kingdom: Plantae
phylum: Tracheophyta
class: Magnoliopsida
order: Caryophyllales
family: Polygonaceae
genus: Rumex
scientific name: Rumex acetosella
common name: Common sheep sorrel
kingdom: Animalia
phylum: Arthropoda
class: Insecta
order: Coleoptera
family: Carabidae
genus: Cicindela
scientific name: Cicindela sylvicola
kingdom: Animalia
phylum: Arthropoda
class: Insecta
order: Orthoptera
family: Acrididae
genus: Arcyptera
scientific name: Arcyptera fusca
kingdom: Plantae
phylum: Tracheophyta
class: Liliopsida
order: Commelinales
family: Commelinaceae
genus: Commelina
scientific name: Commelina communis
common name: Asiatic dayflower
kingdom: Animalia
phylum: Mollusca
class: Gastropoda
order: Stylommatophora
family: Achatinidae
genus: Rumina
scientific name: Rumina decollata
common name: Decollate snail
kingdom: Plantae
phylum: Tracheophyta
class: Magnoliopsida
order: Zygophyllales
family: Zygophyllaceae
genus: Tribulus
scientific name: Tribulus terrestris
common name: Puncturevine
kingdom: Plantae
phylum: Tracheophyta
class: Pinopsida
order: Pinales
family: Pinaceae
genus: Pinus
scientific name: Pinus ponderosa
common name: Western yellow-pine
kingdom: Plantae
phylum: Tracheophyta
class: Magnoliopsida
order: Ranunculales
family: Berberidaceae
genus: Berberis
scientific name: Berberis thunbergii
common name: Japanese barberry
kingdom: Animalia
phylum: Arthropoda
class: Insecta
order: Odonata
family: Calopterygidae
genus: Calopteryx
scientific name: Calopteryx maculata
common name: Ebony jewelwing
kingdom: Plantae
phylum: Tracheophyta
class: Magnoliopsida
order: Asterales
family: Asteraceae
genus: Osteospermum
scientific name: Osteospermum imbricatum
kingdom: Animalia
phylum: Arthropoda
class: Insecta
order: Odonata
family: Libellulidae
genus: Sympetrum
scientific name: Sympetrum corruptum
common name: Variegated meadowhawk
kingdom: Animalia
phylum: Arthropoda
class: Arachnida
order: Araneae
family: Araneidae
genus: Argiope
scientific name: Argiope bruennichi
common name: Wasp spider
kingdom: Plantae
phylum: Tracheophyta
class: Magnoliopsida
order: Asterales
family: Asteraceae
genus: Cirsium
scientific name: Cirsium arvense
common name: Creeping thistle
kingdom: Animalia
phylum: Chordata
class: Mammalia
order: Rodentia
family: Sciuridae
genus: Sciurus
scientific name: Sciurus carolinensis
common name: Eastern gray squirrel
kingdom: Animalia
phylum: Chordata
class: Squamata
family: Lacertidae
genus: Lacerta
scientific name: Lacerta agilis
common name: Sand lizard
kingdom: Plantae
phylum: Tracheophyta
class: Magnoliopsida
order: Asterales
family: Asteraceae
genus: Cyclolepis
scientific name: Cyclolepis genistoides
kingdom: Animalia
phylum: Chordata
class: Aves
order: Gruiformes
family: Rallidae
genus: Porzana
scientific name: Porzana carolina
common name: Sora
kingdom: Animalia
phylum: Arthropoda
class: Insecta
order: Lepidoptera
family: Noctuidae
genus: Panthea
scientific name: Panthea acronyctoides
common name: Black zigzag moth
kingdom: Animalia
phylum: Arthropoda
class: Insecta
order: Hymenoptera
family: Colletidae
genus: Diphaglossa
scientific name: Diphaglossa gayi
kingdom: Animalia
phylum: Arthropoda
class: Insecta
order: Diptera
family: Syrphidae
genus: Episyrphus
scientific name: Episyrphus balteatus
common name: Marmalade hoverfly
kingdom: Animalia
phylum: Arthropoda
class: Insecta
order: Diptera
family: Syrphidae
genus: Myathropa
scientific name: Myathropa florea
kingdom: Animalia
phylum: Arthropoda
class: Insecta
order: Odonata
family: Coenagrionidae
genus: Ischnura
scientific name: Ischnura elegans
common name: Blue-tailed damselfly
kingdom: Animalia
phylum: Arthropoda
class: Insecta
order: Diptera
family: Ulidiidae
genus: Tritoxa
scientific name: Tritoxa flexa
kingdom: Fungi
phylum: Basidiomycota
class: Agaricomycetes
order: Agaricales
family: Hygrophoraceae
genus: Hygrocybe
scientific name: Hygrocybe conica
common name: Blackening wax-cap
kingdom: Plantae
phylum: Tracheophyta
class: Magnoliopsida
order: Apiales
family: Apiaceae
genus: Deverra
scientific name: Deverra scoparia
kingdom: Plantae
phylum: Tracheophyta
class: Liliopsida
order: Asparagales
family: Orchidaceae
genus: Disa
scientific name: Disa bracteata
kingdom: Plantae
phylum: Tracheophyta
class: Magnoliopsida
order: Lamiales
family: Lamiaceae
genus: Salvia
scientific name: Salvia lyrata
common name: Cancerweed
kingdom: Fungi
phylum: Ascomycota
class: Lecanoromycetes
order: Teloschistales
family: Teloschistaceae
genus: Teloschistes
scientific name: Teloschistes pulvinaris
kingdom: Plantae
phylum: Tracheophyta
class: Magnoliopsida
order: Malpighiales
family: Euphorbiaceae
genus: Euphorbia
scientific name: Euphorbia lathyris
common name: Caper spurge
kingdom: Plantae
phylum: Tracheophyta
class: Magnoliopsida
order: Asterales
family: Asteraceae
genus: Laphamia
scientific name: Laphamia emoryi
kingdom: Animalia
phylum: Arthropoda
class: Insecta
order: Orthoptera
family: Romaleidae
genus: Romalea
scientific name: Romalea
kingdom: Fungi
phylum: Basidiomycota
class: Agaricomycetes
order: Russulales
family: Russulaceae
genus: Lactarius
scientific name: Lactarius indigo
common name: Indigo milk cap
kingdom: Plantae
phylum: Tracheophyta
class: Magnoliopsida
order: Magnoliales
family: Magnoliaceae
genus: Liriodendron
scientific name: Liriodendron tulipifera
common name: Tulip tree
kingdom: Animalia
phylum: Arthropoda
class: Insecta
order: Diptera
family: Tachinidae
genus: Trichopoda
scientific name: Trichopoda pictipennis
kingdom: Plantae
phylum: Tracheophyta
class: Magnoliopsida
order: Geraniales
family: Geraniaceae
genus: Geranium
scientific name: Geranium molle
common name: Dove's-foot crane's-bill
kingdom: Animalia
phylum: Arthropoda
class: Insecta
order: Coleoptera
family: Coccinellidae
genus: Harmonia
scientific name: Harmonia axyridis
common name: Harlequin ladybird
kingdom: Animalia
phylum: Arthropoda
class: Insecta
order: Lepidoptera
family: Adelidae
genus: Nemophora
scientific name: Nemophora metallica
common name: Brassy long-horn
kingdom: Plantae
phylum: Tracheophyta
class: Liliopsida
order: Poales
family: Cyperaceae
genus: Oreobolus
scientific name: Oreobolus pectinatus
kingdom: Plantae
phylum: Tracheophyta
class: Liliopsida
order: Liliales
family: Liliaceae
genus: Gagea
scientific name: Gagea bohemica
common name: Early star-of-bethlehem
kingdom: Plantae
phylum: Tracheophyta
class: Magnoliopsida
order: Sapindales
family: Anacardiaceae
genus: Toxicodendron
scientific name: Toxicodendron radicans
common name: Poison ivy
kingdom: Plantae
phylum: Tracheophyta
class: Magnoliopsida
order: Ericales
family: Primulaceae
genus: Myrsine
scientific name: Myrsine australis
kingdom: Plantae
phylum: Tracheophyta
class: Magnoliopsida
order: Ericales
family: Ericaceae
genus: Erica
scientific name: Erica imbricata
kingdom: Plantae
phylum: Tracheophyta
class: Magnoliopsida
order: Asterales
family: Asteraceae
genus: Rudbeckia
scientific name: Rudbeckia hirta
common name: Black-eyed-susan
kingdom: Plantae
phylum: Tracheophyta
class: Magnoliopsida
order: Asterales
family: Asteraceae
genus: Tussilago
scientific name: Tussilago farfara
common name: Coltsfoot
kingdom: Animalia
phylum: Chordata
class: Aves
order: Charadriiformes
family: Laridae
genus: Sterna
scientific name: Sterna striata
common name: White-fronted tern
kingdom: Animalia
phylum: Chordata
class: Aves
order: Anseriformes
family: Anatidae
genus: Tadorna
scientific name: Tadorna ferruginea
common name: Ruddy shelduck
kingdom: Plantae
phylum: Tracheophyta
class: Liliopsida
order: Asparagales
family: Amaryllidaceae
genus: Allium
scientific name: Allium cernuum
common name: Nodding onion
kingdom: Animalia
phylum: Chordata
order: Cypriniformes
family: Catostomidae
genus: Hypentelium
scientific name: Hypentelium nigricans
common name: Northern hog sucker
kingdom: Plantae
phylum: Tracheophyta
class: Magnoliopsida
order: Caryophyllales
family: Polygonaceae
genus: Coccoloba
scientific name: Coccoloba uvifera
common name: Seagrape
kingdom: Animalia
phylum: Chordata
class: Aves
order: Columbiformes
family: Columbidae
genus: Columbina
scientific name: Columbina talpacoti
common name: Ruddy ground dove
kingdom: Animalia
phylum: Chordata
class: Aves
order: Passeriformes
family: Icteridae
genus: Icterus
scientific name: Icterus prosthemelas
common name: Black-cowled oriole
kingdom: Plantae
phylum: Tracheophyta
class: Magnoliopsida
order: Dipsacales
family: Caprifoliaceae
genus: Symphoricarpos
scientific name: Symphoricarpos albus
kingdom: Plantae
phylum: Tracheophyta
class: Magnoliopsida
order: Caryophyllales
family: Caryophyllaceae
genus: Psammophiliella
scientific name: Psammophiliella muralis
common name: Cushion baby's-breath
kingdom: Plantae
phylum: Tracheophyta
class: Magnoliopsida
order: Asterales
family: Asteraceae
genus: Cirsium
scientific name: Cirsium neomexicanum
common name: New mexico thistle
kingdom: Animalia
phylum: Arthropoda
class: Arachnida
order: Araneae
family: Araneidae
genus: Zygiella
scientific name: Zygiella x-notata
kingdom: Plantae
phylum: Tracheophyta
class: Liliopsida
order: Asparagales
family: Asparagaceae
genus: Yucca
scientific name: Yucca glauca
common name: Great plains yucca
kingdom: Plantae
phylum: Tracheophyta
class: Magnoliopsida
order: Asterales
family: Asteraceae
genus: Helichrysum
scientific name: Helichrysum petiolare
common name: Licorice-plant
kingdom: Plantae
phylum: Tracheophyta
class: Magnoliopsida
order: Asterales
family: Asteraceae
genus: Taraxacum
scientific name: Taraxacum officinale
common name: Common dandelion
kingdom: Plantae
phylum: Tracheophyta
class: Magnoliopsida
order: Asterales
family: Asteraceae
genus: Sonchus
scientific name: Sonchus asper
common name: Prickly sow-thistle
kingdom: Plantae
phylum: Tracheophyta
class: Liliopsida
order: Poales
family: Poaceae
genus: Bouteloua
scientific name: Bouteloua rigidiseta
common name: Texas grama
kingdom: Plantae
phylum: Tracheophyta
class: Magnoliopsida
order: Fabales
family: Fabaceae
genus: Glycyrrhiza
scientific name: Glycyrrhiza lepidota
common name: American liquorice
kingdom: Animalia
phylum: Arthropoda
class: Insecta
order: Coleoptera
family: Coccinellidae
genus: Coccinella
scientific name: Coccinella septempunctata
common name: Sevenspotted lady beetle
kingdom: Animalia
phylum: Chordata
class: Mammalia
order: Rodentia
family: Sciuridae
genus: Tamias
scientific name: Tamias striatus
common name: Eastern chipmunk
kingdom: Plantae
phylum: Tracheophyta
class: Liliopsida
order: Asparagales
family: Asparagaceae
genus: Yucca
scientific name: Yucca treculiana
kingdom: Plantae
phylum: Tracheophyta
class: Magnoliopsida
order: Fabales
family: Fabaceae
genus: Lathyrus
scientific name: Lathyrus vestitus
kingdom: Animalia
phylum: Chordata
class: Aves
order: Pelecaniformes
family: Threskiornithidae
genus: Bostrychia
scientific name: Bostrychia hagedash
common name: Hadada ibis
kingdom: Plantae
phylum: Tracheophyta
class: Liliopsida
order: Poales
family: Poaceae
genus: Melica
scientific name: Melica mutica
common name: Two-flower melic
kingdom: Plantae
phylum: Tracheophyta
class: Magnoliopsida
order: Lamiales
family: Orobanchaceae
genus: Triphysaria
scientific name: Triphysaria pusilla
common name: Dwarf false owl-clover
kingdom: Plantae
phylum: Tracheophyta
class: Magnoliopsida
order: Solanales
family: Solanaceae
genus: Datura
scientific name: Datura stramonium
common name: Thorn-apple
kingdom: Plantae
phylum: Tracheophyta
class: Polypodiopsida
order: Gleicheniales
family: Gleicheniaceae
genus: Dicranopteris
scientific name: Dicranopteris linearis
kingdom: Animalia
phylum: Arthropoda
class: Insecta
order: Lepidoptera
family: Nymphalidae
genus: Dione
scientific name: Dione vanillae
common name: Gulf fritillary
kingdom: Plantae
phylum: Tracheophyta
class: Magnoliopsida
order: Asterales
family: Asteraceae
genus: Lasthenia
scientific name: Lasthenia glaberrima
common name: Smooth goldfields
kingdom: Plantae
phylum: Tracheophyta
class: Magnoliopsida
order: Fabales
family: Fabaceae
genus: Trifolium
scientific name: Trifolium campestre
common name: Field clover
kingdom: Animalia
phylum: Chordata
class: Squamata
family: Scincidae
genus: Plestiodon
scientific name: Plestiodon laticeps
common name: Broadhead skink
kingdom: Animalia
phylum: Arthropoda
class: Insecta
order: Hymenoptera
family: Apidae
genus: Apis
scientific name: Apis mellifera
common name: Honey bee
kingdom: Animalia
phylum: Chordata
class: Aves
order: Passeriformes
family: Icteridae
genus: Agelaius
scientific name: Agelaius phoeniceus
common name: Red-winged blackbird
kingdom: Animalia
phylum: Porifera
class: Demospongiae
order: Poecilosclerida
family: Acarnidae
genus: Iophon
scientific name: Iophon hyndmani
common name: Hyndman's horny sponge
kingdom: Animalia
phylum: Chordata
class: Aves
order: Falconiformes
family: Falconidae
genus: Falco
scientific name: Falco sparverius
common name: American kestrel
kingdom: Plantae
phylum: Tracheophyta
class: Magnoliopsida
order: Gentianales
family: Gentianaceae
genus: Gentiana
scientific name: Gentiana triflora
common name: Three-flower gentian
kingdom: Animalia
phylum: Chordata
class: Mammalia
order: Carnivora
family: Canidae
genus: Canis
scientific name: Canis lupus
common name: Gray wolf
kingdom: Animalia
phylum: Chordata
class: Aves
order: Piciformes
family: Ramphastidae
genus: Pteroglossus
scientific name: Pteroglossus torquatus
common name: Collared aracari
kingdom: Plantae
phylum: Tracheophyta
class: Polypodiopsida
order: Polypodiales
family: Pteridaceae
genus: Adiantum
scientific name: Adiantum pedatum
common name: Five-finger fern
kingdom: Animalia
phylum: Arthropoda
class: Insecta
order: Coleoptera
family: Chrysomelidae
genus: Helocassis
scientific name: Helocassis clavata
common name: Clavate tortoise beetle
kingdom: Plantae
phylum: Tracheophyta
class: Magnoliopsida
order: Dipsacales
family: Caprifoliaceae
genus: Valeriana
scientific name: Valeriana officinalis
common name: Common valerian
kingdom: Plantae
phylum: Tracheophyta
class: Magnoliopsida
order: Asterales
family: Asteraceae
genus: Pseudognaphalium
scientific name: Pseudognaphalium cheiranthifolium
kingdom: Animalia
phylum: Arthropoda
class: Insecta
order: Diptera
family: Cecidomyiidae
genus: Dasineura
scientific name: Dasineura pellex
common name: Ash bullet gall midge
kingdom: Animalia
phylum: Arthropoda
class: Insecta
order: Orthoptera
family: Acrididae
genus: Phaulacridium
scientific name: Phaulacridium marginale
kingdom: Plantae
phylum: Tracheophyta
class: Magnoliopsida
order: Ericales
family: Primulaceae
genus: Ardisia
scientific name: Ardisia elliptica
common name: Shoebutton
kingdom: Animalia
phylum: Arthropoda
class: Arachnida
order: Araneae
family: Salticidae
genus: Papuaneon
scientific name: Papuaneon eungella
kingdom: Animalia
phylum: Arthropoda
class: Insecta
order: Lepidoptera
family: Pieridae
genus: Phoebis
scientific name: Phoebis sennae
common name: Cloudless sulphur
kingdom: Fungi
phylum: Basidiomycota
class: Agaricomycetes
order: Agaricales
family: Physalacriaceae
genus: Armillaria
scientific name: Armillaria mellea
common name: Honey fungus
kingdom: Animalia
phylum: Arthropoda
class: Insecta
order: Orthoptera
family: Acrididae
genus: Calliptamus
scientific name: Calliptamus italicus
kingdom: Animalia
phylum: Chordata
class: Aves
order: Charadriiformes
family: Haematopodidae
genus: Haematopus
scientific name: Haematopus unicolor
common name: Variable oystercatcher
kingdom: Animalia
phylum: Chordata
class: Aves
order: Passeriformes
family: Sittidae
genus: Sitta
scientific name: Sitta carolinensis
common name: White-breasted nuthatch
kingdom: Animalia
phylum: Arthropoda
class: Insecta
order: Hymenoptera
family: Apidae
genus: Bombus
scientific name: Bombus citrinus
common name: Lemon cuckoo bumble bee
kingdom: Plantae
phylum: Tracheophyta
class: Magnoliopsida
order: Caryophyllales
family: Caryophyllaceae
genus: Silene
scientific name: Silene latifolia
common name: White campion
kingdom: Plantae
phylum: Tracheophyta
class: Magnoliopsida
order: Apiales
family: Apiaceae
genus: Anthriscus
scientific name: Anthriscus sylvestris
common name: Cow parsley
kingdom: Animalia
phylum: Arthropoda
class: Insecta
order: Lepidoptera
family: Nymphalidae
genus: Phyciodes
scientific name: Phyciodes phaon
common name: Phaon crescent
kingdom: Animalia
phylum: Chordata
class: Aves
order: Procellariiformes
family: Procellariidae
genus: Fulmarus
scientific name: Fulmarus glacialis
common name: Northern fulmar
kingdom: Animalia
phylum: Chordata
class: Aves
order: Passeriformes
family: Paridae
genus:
------------------------------------------------
Put the lines above, from the line containing "scientific name: Yucca treculiana" through the line containing "genus: Bostrychia", both inclusive, into a JSON list of strings, one string per line, with blank lines left out.

• THE RESPONSE:
[
  "scientific name: Yucca treculiana",
  "kingdom: Plantae",
  "phylum: Tracheophyta",
  "class: Magnoliopsida",
  "order: Fabales",
  "family: Fabaceae",
  "genus: Lathyrus",
  "scientific name: Lathyrus vestitus",
  "kingdom: Animalia",
  "phylum: Chordata",
  "class: Aves",
  "order: Pelecaniformes",
  "family: Threskiornithidae",
  "genus: Bostrychia"
]